Mittlerweile ist die zweite Staffel mit ihrer ersten Episode gestartet und will natürlich erneut an den Erfolg anknüpfen. Grund genug, nochmals eingehend zu beleuchten, was das Konzept rund um eine Handvoll Überlebende unter tausenden von Zombies derart grossartig macht.


Story
Wir hören auf den Namen Lee Everett und fahren gerade in einem Streifenwagen in Richtung Staatsgefängnis, hinter uns am Horizont verschwindet langsam die Grossstadt Atlanta. Doch wir befinden uns nicht etwa hinter dem Steuer, sondern gefesselt auf dem Rücksitz. Einsitzen soll der gute Mann, dafür dass er einen US-Senator erschlagen hat, den er auf frischer Tat erwischt hat – im Bett mit seiner nun Ex-Frau. Der unehrenhaft entlassene Lehrer einer Grundschule hat sich bereits mit seinem Schicksal abgefunden, als der unachtsame Officer einen über die Strasse schlurfenden Zombie frontal erwischt und der Wagen sich mehrmals überschlägt, ehe wir schliesslich verletzt in einer Waldböschung erwachen, noch immer gefesselt auf dem Rücksitz.

DEINE AUFGABE - Gib den Textausschnitt vollständig und wortgetreu wieder. Die anschließenden Zeilen werden nicht benötigt.

[Einträge aus einem Datensatz]
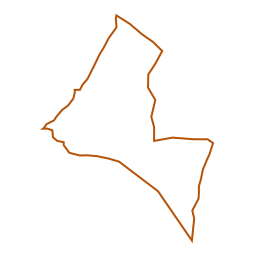 Tserkezoi, Cyprus
{"feature_id": "46923920B77369159713494", "entity_name": "Tserkezoi", "entity_type": "district", "adm_level": 2, "iso_a3": "CYP", "parent_name": "Cyprus", "parent_adm1": "", "projection": "mercator", "projection_center": [32.988, 34.647], "detail": "fine", "context": "isolated", "style": "outline", "palette": "amber", "viewbox_px": 256, "rotation_deg": 0, "n_neighbors": 0, "source": "geoboundaries", "source_scale": "gbopen_adm2", "svg_char_len": 846}
<svg xmlns="http://www.w3.org/2000/svg" viewBox="0 0 256 256"><path d="M191.9,240.6L194.2,218.5L192.3,210.5L198.5,198.8L198.9,193.5L198.9,186.1L200.8,179.7L202.8,169.8L207.1,159.4L209.4,154.4L213.1,143.1L212.1,142.4L207.6,139.3L192.5,139.2L172.7,137.6L154.1,140.9L154.1,127.1L151.3,116.8L155.3,100.0L148.0,87.5L148.3,74.4L155.3,63.8L162.2,51.0L153.2,42.1L141.9,34.2L129.8,23.9L124.5,20.5L116.4,15.4L115.8,18.4L116.4,25.6L116.5,27.3L109.2,37.5L108.6,38.3L103.7,47.7L99.3,54.9L94.5,65.0L87.5,78.9L82.4,84.9L80.0,89.8L74.7,89.9L74.8,92.3L73.4,98.5L68.0,105.6L62.4,109.7L56.9,116.0L53.9,120.5L51.1,121.8L46.4,124.3L44.2,127.7L42.9,128.7L47.5,128.7L52.3,130.3L53.0,137.3L57.3,140.9L63.7,142.2L63.7,145.2L69.3,152.8L79.8,155.5L87.3,155.3L97.3,156.2L108.3,158.5L119.0,161.6L158.0,191.2L191.9,240.6Z" fill="none" stroke="#b45309" stroke-width="2"/></svg>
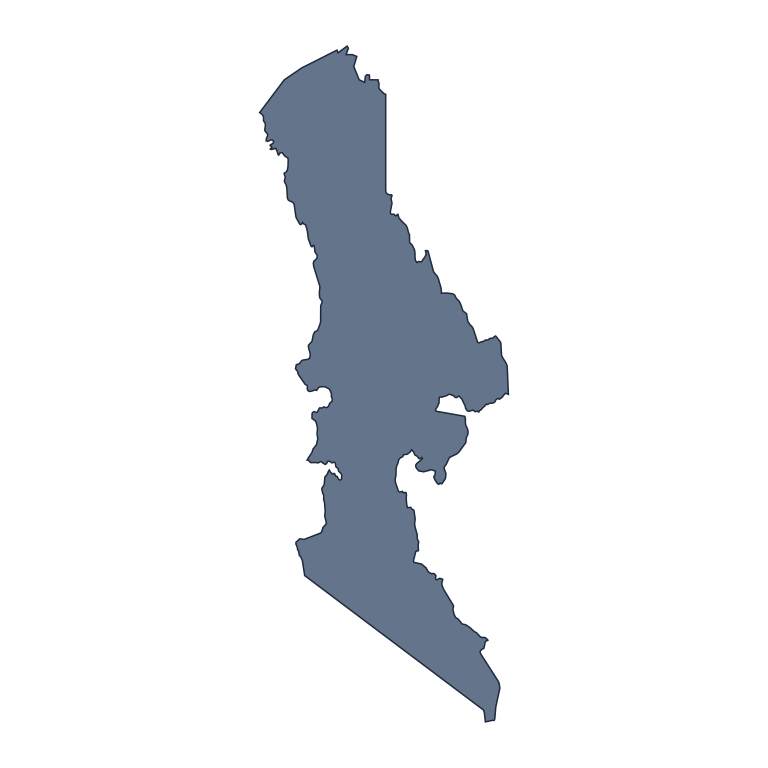 SVG path tracing the border of Rift Valley
{"feature_id": "KEN-890", "entity_name": "Rift Valley", "entity_type": "Province", "adm_level": 1, "iso_a3": "KEN", "parent_name": "Kenya", "parent_adm1": "", "projection": "equal_earth", "projection_center": [36.059, 0.919], "detail": "fine", "context": "isolated", "style": "filled", "palette": "slate", "viewbox_px": 768, "rotation_deg": 0, "n_neighbors": 0, "source": "natural_earth", "source_scale": "10m", "svg_char_len": 6108}
<svg xmlns="http://www.w3.org/2000/svg" viewBox="0 0 768 768"><path d="M367.0,74.7L369.4,75.0L369.6,79.8L378.1,79.8L378.2,81.2L379.0,83.2L378.9,87.8L379.3,89.0L384.1,93.8L385.7,94.2L385.7,190.8L386.2,192.9L387.3,193.9L389.4,195.0L391.6,194.8L392.0,195.3L391.1,198.7L392.0,203.2L390.3,212.2L390.7,213.8L391.6,214.3L394.0,214.2L395.3,215.6L395.9,215.9L397.6,214.3L398.0,214.4L398.9,217.9L401.4,220.8L406.2,225.5L407.4,228.2L408.4,232.2L409.5,235.0L409.6,241.2L410.0,243.2L412.0,244.7L414.5,249.7L415.0,253.1L415.0,256.8L415.4,260.3L417.0,262.6L418.4,261.5L420.9,261.9L421.7,261.4L425.1,256.6L425.8,255.0L426.1,253.2L425.4,250.8L426.9,250.5L427.6,250.7L428.1,251.3L433.4,271.2L433.9,272.3L437.4,276.5L438.3,278.5L441.0,287.9L441.4,290.6L441.3,293.2L446.5,293.0L452.5,293.7L454.7,295.0L456.2,298.2L458.8,300.8L460.0,302.7L461.4,306.2L462.6,310.2L463.7,311.5L466.6,313.7L467.7,321.0L469.5,324.1L472.1,326.8L473.2,328.7L477.7,342.4L479.3,342.8L481.1,341.9L483.5,341.4L485.4,340.0L487.8,340.0L490.1,338.3L492.9,338.2L494.2,336.7L495.4,336.0L495.9,336.2L499.8,341.2L500.6,342.4L500.9,343.7L501.5,354.8L501.8,356.2L506.2,363.4L507.2,366.0L508.4,394.4L505.9,393.4L505.0,393.6L502.1,397.3L499.7,399.1L499.0,399.1L498.2,398.5L497.4,398.6L495.9,399.8L494.9,401.9L494.0,402.6L492.2,403.2L490.0,403.1L487.5,404.5L486.2,404.2L485.1,405.8L483.3,407.2L481.2,409.7L479.6,410.6L478.8,412.0L477.6,411.2L475.2,411.7L473.1,410.1L468.8,411.3L467.2,410.7L465.6,408.4L465.2,406.1L461.9,399.2L459.1,396.2L458.2,396.3L456.7,397.6L455.3,397.5L453.7,395.8L449.8,394.3L448.8,394.4L446.1,395.9L441.6,397.2L439.8,397.0L439.2,397.7L439.0,403.3L438.2,404.5L437.8,406.2L435.7,409.1L435.6,410.8L436.6,411.3L464.8,416.3L465.3,417.8L465.5,423.9L465.9,425.6L467.3,428.3L468.1,431.7L467.8,434.6L466.3,437.7L465.8,442.6L459.0,452.0L456.9,453.9L451.0,456.7L449.2,457.9L446.3,464.3L444.7,466.3L444.2,467.7L444.3,469.1L445.9,473.4L445.6,477.7L445.2,478.9L442.1,483.6L441.3,483.8L440.0,483.1L438.8,484.3L438.1,484.1L436.7,482.7L434.3,478.6L433.8,476.6L434.9,475.2L435.4,471.4L435.1,471.1L431.7,469.7L423.7,471.8L418.8,470.9L418.0,470.1L416.0,467.5L415.7,465.7L415.9,464.8L416.9,463.4L422.2,459.0L422.5,458.3L421.8,457.5L419.5,458.8L418.9,458.6L417.5,456.5L414.8,454.9L413.9,452.4L411.7,449.7L411.2,450.1L410.6,451.6L407.4,454.2L403.4,454.8L402.8,456.6L400.3,457.9L398.9,459.4L397.8,463.6L396.7,465.9L396.1,469.1L396.0,475.3L395.1,479.6L395.5,482.5L398.5,491.4L399.8,492.0L402.5,491.4L403.4,492.8L405.5,492.4L406.1,492.8L406.5,495.0L406.2,498.1L406.7,504.2L407.4,507.6L410.8,507.4L411.7,509.0L413.8,510.1L414.0,510.5L415.2,519.1L414.6,523.4L415.0,526.8L417.2,534.6L417.2,537.9L417.6,539.6L418.7,541.8L418.1,545.6L418.5,550.1L418.1,550.9L416.3,551.1L415.8,551.5L413.5,560.7L413.9,562.4L421.5,564.0L426.2,568.0L427.9,571.2L429.1,572.4L431.3,573.6L433.3,573.5L434.4,573.8L436.0,575.7L435.5,578.6L436.0,579.6L437.0,579.7L439.6,578.3L442.5,579.1L442.7,579.6L441.7,583.9L442.3,586.2L443.8,589.6L453.6,605.8L453.0,608.7L453.1,610.6L454.2,614.5L455.4,617.3L458.3,619.2L462.2,624.0L465.1,624.6L466.8,625.4L470.2,627.8L474.4,631.7L476.4,632.6L480.2,636.7L482.0,637.5L485.1,637.5L487.8,639.9L487.9,640.3L486.1,641.0L485.2,642.1L484.0,648.2L481.3,649.8L480.3,651.2L480.1,652.2L480.6,653.7L498.6,681.8L499.2,683.8L499.9,688.0L495.8,707.0L494.8,718.7L494.2,720.4L492.1,720.4L485.4,721.9L484.2,711.9L483.3,709.9L304.7,575.6L302.4,560.8L301.0,557.3L299.3,555.3L298.6,551.3L297.7,549.8L297.0,546.5L295.9,544.1L296.0,542.2L299.8,538.8L304.1,539.4L320.4,533.1L321.5,532.3L322.9,527.6L326.3,523.7L326.1,521.6L324.7,516.1L325.2,511.4L324.5,502.6L323.6,499.4L323.8,495.7L322.6,492.9L321.8,489.1L322.0,488.1L324.2,484.6L324.9,476.9L327.0,474.7L328.5,471.1L329.3,470.0L330.5,472.2L332.2,473.8L332.8,474.0L333.9,473.4L334.5,473.6L335.7,476.0L337.3,476.6L338.2,478.8L339.5,479.9L340.6,480.0L341.4,479.4L341.8,475.0L341.3,474.0L338.5,471.0L338.1,468.6L335.9,466.8L335.4,463.5L334.4,462.2L333.7,462.1L332.6,462.8L332.0,462.9L329.5,461.3L328.1,461.1L327.5,461.5L326.6,463.6L325.1,464.4L322.5,462.8L321.3,461.6L320.3,461.7L318.2,462.9L314.9,462.5L311.3,462.7L310.1,462.2L308.5,460.3L307.1,460.1L308.2,458.1L311.9,452.6L313.1,448.9L316.4,444.8L317.8,438.7L317.0,434.2L317.5,428.4L316.6,423.9L315.4,420.9L312.0,418.5L312.0,414.4L312.4,412.6L314.2,411.6L316.8,412.5L317.6,411.6L319.2,408.4L319.9,407.8L321.7,408.1L323.9,406.9L325.8,407.6L327.2,407.4L328.7,405.9L329.8,403.1L331.9,401.3L332.3,399.6L332.1,398.4L331.4,396.9L331.4,393.5L329.7,389.7L328.9,388.8L325.3,386.9L321.5,386.7L319.3,387.1L318.5,387.7L316.7,390.4L315.1,390.0L311.7,391.1L309.5,391.5L308.0,390.7L307.2,388.8L307.4,386.2L307.1,385.3L305.2,384.4L299.0,375.5L297.8,373.2L297.8,371.7L295.5,368.8L296.3,364.7L299.2,363.8L301.3,361.1L302.6,360.1L307.6,359.4L309.6,358.2L310.3,354.8L309.7,351.6L308.6,348.2L308.4,345.3L312.0,341.3L313.3,334.7L314.7,331.8L317.2,330.7L317.8,329.9L320.2,323.5L320.6,321.7L320.7,305.7L322.3,301.9L322.0,300.9L320.0,298.3L319.6,296.9L319.3,293.5L319.9,286.6L313.7,266.5L313.3,263.2L313.8,261.2L316.2,259.1L317.1,257.7L317.2,255.8L316.7,254.4L315.0,252.1L314.3,246.4L313.7,245.3L313.2,245.4L312.3,246.7L311.4,246.6L310.9,245.9L308.3,238.7L307.4,231.5L305.9,225.6L305.5,224.9L303.4,223.7L302.7,222.6L302.3,223.4L300.8,224.6L300.0,224.3L299.4,223.6L296.0,217.3L294.2,204.8L293.5,203.1L292.2,202.0L289.3,200.8L288.1,199.8L287.4,197.9L286.8,187.8L286.0,184.5L284.5,181.9L284.4,180.9L285.3,177.2L284.3,174.5L284.2,173.6L284.5,172.9L286.3,172.0L287.5,169.6L288.0,166.3L288.2,159.7L287.8,158.0L284.6,155.9L282.6,153.1L281.5,152.5L279.9,153.1L278.7,155.1L278.0,154.5L277.1,151.2L275.7,148.4L271.6,149.5L270.3,149.1L271.9,147.4L271.1,146.2L270.2,145.7L270.1,145.2L273.0,143.2L273.6,142.1L273.5,141.0L272.1,140.0L270.9,140.0L267.6,141.4L266.1,140.8L266.2,139.3L267.7,135.3L267.5,134.0L265.2,131.3L264.7,130.0L265.4,125.4L265.2,123.4L263.5,120.8L263.5,117.1L262.7,115.2L261.4,113.8L259.6,112.6L284.3,79.8L301.7,67.9L337.0,50.1L338.0,52.8L347.1,46.1L348.4,48.3L346.1,54.6L352.2,54.6L356.8,56.4L353.8,66.6L359.2,79.8L364.7,82.3L365.3,76.3L367.0,74.7Z" fill="#64748b" stroke="#1e293b" stroke-width="1.5"/></svg>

LÖSUNG DER AUFGABE -
Mittlerweile ist die zweite Staffel mit ihrer ersten Episode gestartet und will natürlich erneut an den Erfolg anknüpfen. Grund genug, nochmals eingehend zu beleuchten, was das Konzept rund um eine Handvoll Überlebende unter tausenden von Zombies derart grossartig macht.


Story
Wir hören auf den Namen Lee Everett und fahren gerade in einem Streifenwagen in Richtung Staatsgefängnis, hinter uns am Horizont verschwindet langsam die Grossstadt Atlanta. Doch wir befinden uns nicht etwa hinter dem Steuer, sondern gefesselt auf dem Rücksitz. Einsitzen soll der gute Mann, dafür dass er einen US-Senator erschlagen hat, den er auf frischer Tat erwischt hat – im Bett mit seiner nun Ex-Frau. Der unehrenhaft entlassene Lehrer einer Grundschule hat sich bereits mit seinem Schicksal abgefunden, als der unachtsame Officer einen über die Strasse schlurfenden Zombie frontal erwischt und der Wagen sich mehrmals überschlägt, ehe wir schliesslich verletzt in einer Waldböschung erwachen, noch immer gefesselt auf dem Rücksitz.